Reputation: 209
I wish to automate a process using Mechanize to crawl some web pages and save information.
The page is look book north america .
I wish to iterate through the ul id="looks"
and, inside that iteration, click on every user inside the looks. So the element would look something like this:
<a href="/luciamouet" data-page-track="user name click" data-track="user name click | byline" target="_blank" title="Lucia Mouet">Lucia M.</a>
I wish to go to each user and store some information from that page.
This is what I have so far but I'm stumped on how to iterate and follow the link for each user:
require 'rubygems'
require 'mechanize'
require 'nokogiri'
require 'open-uri'
agent = Mechanize.new
page = agent.get('http://lookbook.nu/north-america')
looks = page.parser.css('#looks p')
looks.each do |x|
puts x
end
Upvotes: 0
Views: 547
Reputation: 54984
Rather than mess around with base + path as suggested by @radubogdan, just use page.uri:
page.search('#looks h1 a').each do |a|
url = page.uri.merge a[:href]
page2 = agent.get url
puts page2.title
end
Upvotes: 1
Reputation: 2834
You have everything to construct the detail page URL. Grab the relative URL (I will call it path) append the base URL and make a new request.
require 'mechanize'
agent = Mechanize.new
agent.pluggable_parser.default = Mechanize::Page
base = 'http://lookbook.nu'
page = agent.get(base + '/north-america')
detail_pages = page.search("//div[contains(@class, 'look_meta_container')]/p/a[1]/@href").map(&:text)
# ["/user/1069907-Veronica-P", "/elliott_alexzander", "/neno", "/skirtsofurban", "/tovogueorbust", "/dthutt", "/ryapie", "/lovebetweentheracks", "/lonleyboy", "/bobbyraffin", "/tsangtastic", "/user/737385-Katia-H"]

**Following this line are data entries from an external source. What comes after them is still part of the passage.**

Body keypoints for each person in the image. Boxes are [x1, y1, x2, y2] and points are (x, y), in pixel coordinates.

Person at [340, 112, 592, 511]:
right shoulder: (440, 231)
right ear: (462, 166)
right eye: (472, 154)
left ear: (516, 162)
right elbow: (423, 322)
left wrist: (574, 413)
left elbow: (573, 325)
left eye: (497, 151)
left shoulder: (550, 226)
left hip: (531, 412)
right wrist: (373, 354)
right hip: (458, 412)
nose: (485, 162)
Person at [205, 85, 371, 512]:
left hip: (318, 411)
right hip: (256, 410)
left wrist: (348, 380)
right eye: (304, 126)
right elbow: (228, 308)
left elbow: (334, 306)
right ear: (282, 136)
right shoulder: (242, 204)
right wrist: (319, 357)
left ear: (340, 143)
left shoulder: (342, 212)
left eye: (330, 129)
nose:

detail_pages.each do |path|
page = agent.get(base + path)
name = page.search("//div[@id='userheader']//h1/a").text
fans = page.search("//span[contains(text(), 'Fans')]/../span[1]").text
puts name + " have " + fans + " fans"
end
=>
Veronica P have 26,044 fans
Elliott Alexzander have 3,409 fans
Neno Neno have 15,304 fans
Laura P have 975 fans
Alexandra G. have 620 fans
Dayeanne Hutton have 336 fans
Mariah Alysz have 288 fans
Lina Dinh have 11,675 fans
Talal Amine have 882 fans
Bobby Raffin have 72,469 fans
Jenny Tsang have 8,909 fans
Katia H. have 282 fans
Note: I used #pluggable_parser.default
in order to get a Mechanize::Page
response. Usually you don't need that but they didn't setup content-type correctly.
Upvotes: 1